When I first realized something was wrong, every time I was intimate with my husband I would " become " somebody else. It was automatic. The person changed but it always happened. Once I realized it and told hubby he told me I wasn't allowed I could no longer do it. That's when the flashbacks etc started. Thoughts?
 
this seems about right some i can understand but its just telling me i already know not how i can fix it at all if you can would you like to help me find my way there because i would like to do good things in life and i feel like im not as smart as other people in my class what you wrote is amazing but just telling me my problems
 
some i can understand but its just telling me i already know not how i can fix it at all if you can would you like to help me find my way
Amar - it would probably be useful for you to begin your own thread giving a bit more context to your problems - this would make it easier for people to give you some more focused feedback that might be helpful to you moving forward.
 
Sorry but you mention "insane" a lot in your text. What do you define as going "insane"? Other mental illnesses?
 
Because you learned how to dissociate, no matter what trauma you may encounter, you will never go insane, and your system will find a way to prevent you from dying. Your system will even sabotage a suicide attempt. All this is because no matter what happens, you want to survive. There is something in your Self which refuses to allow you to be destroyed.

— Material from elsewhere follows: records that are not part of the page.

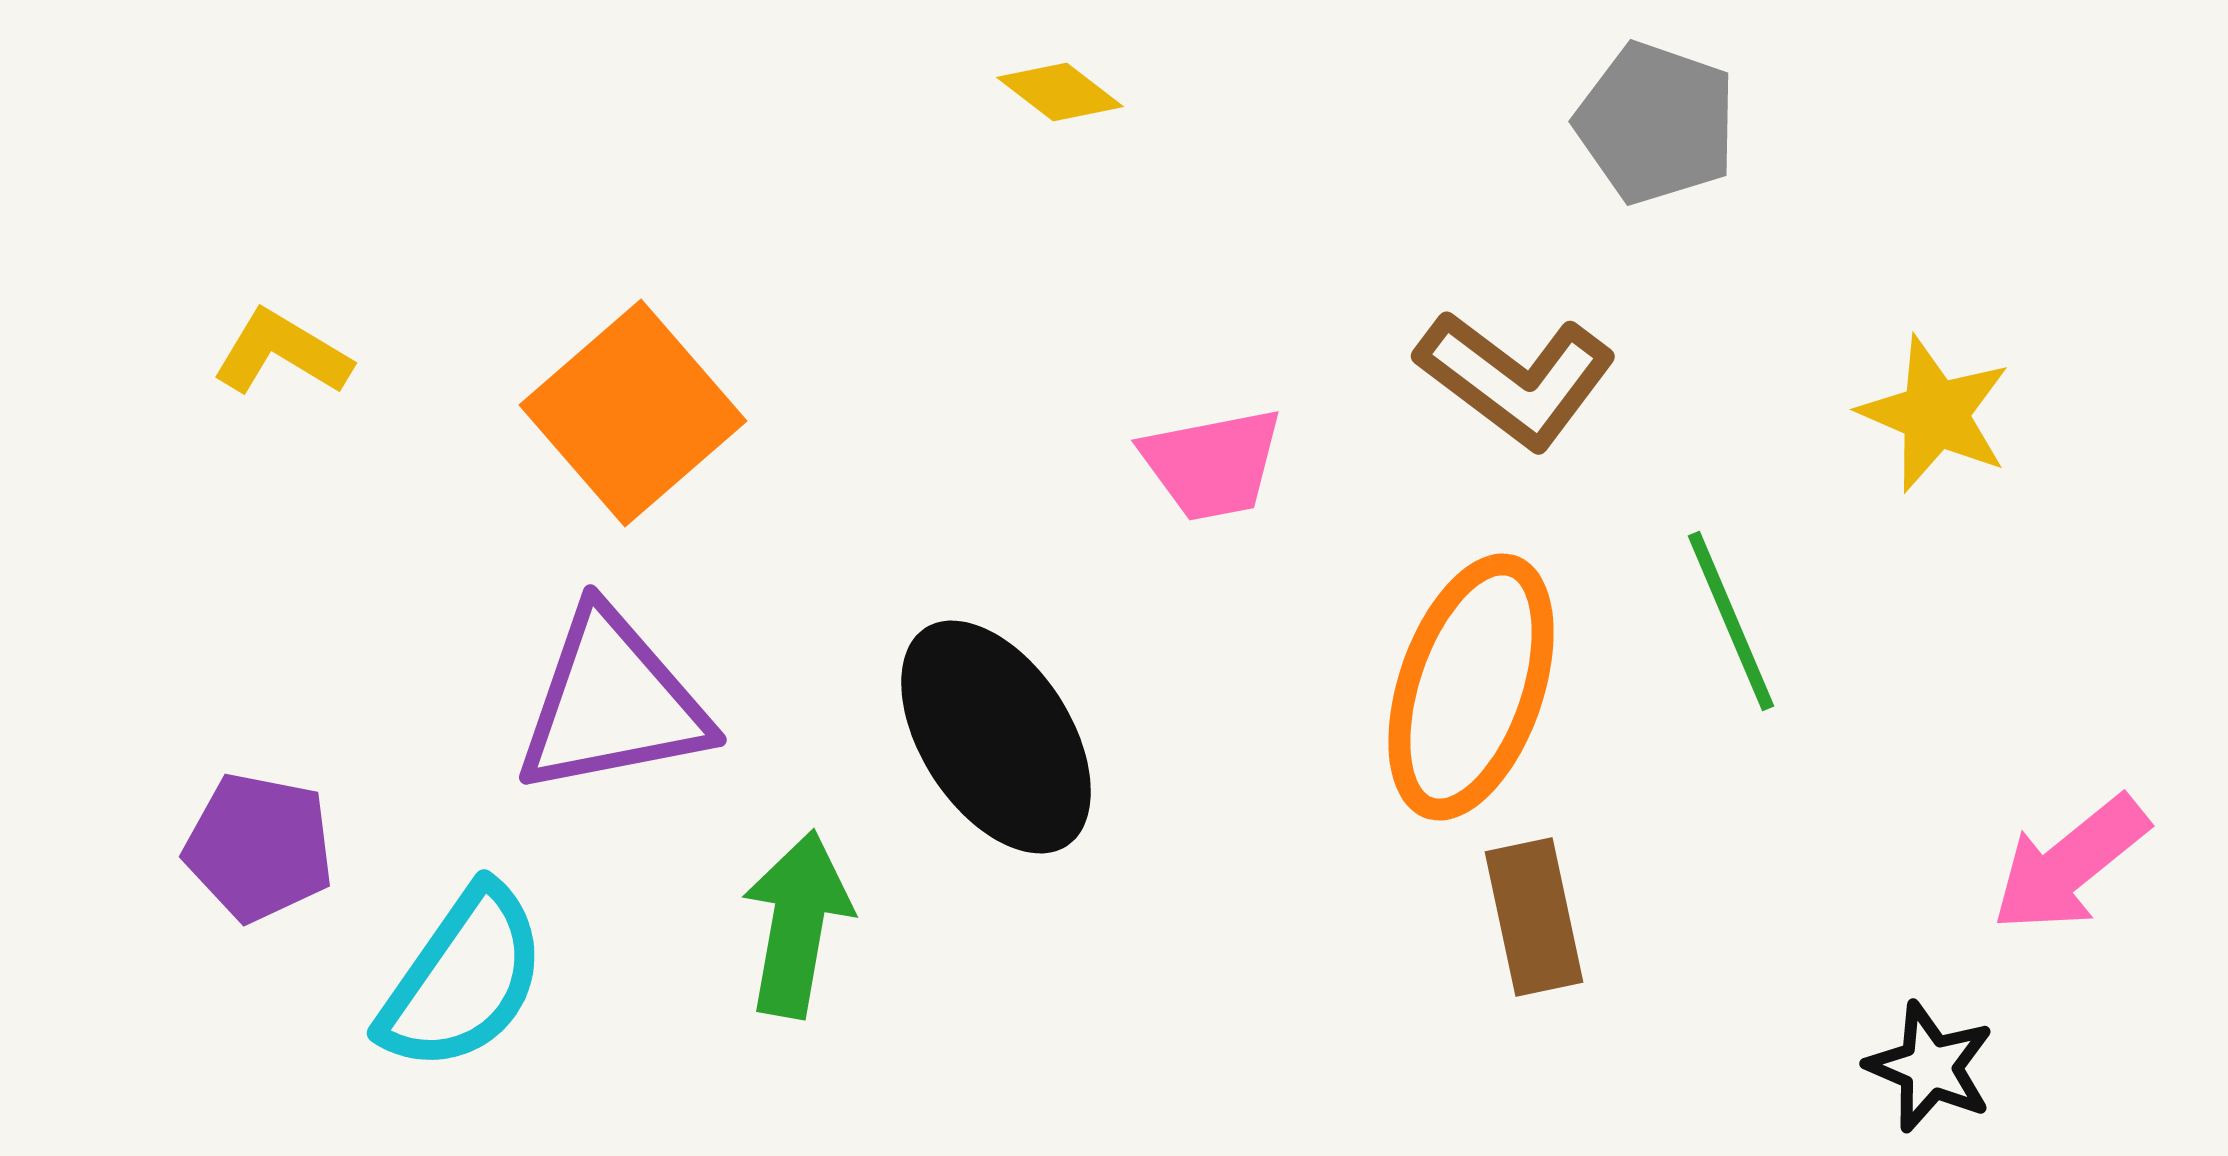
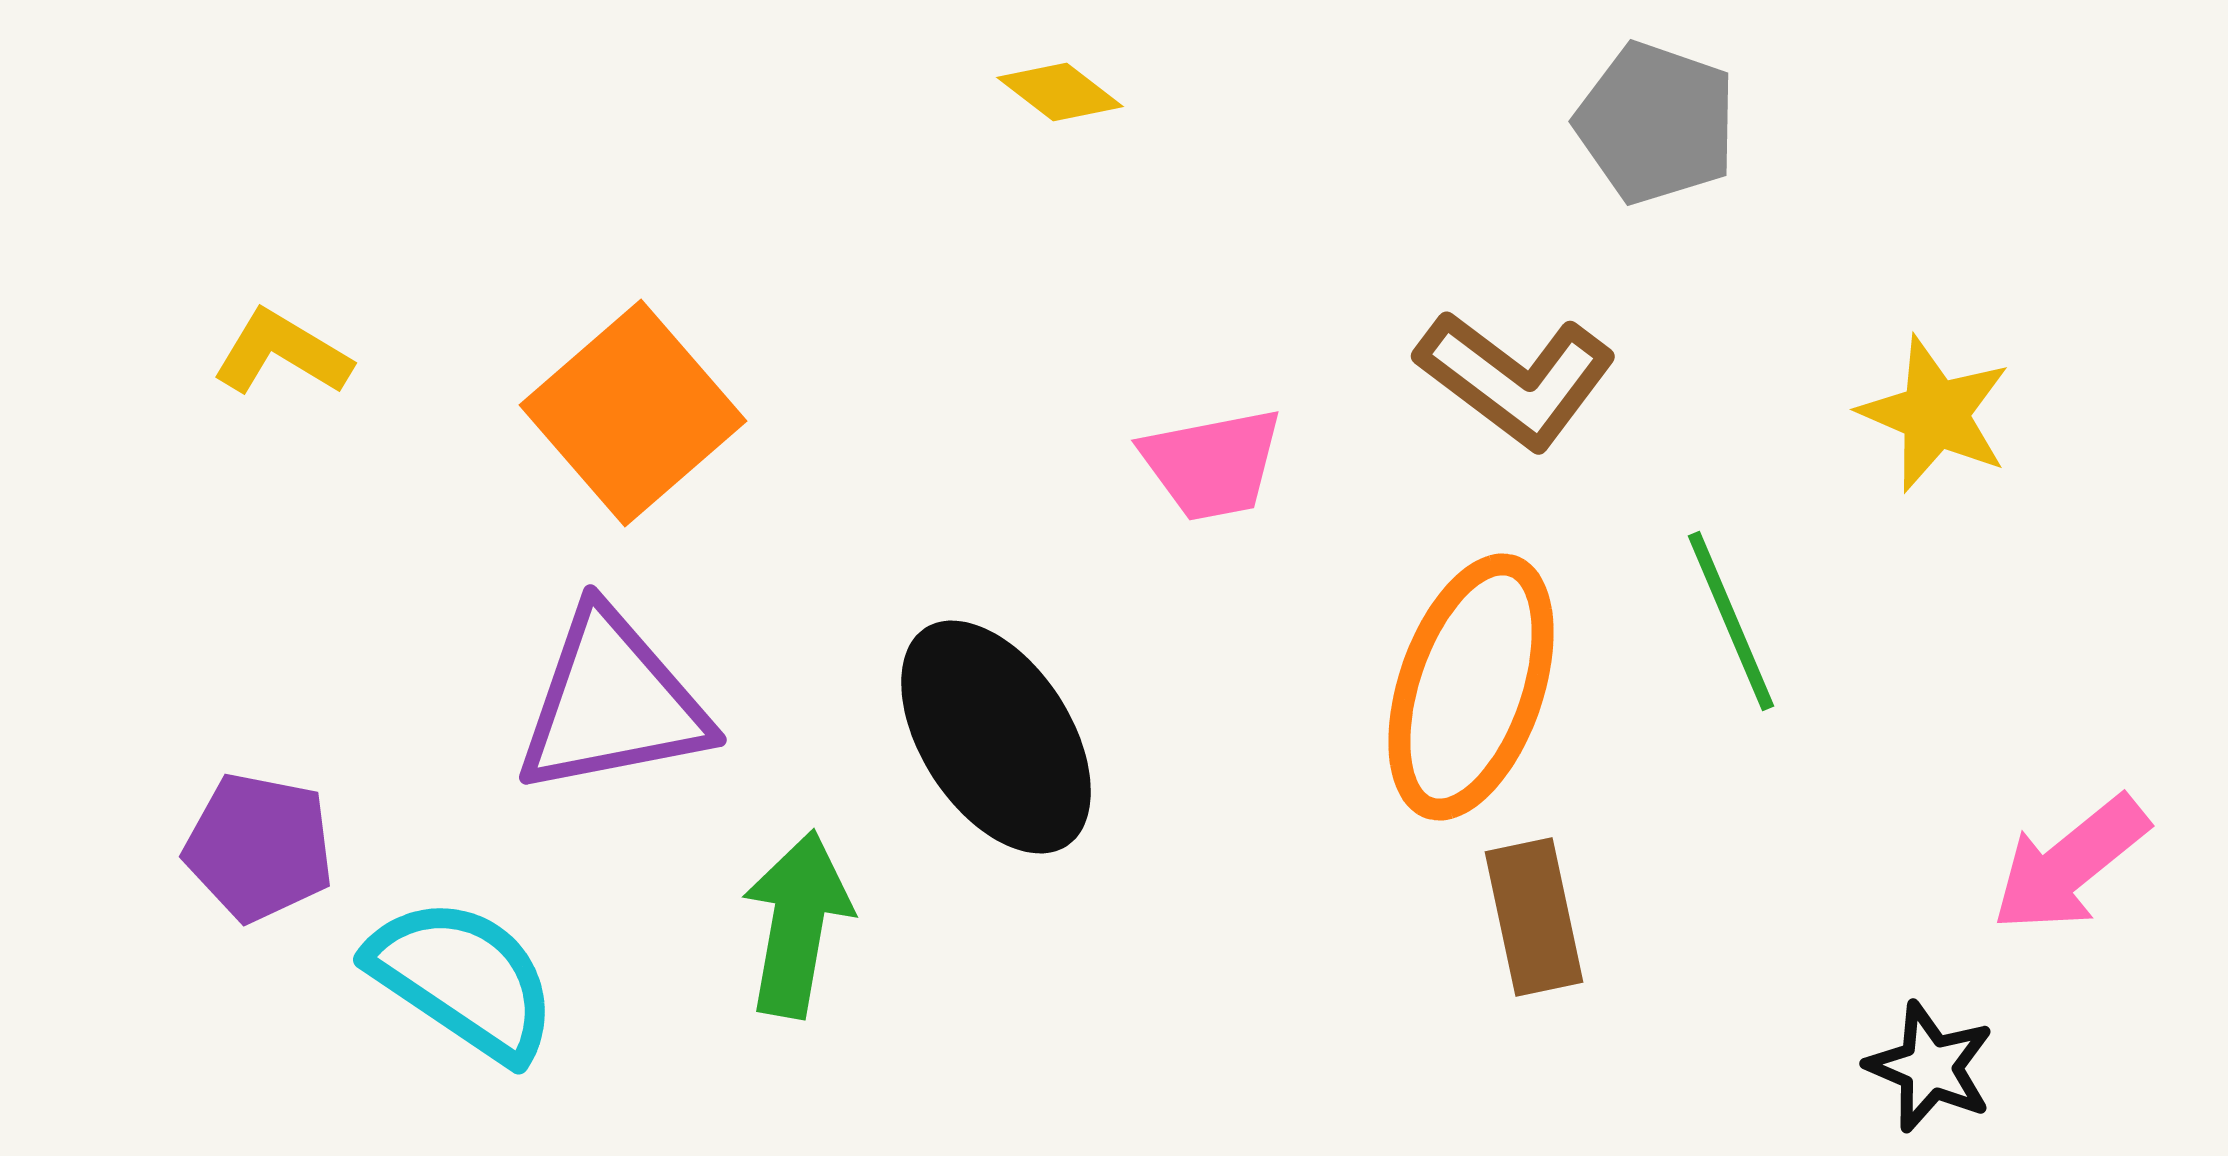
cyan semicircle: rotated 91 degrees counterclockwise
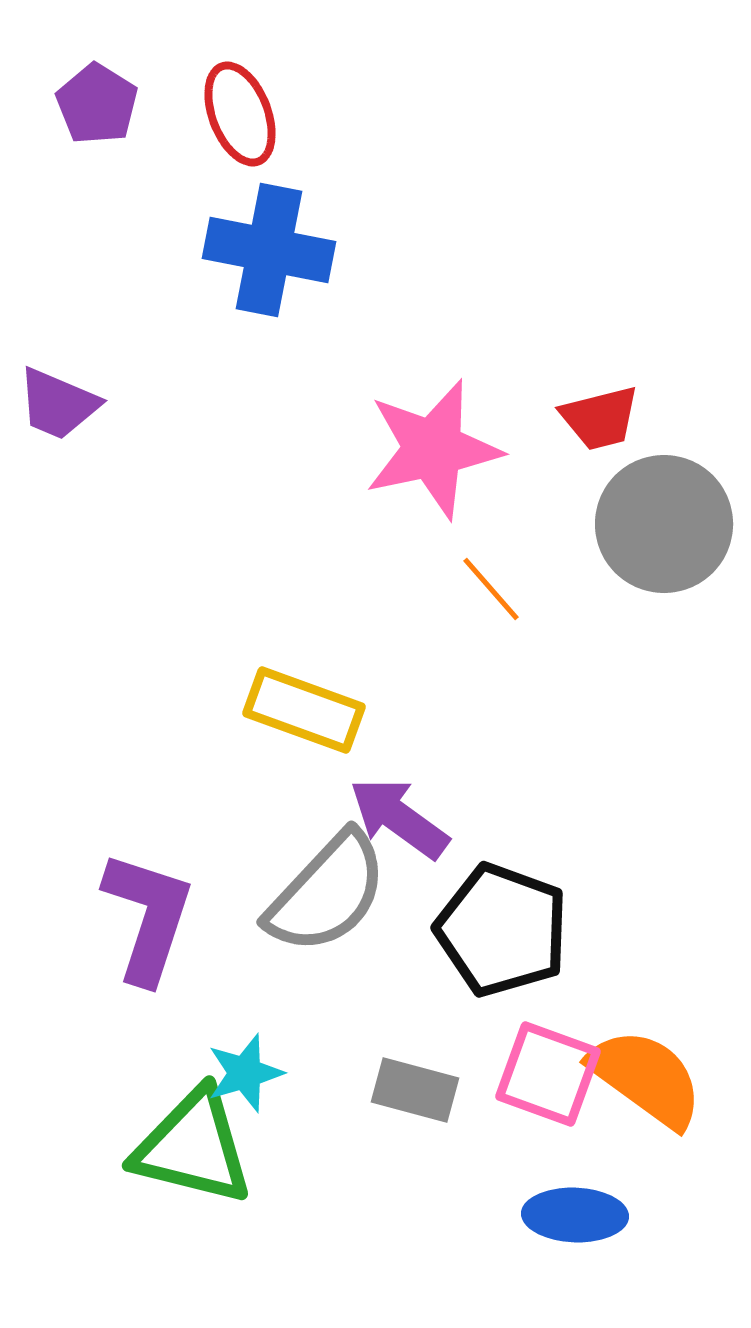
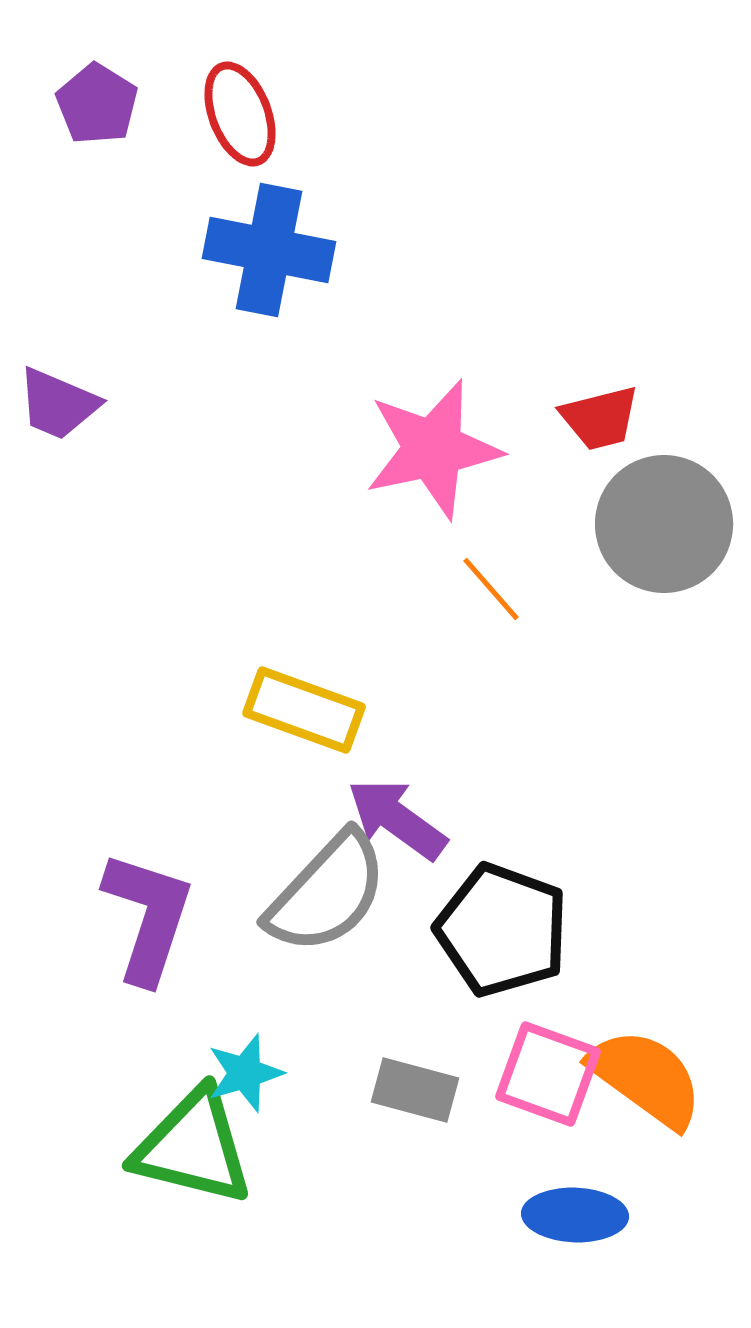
purple arrow: moved 2 px left, 1 px down
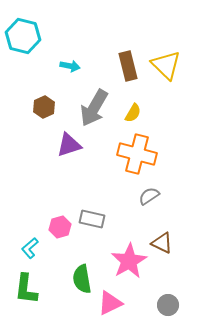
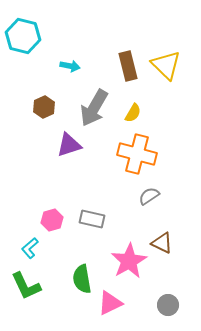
pink hexagon: moved 8 px left, 7 px up
green L-shape: moved 3 px up; rotated 32 degrees counterclockwise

Is this what they mean by resilience?

What doesnt kill you make you stronger....yet i am so tired and weak.

This is interesting. Thanks Anthony.
 
"The Dissociative Continuum

There are different stages of dissociation which lie on a continuum:


Determining Factors

How far you move up the dissociative continuum is based on the following factors:"


**************
Very dense this morning

Can someone please tell me what is the continuum:
I am understanding as this

Lowest (and easiest) is day dreaming - less abuse or sporadic abuse (using my words here)

Highest (and hardest) is DID - more abuse or longer abuse (using my words here)

Sorry I just do not get the spectrum from what determines where the dissociation gets heavier or lighter.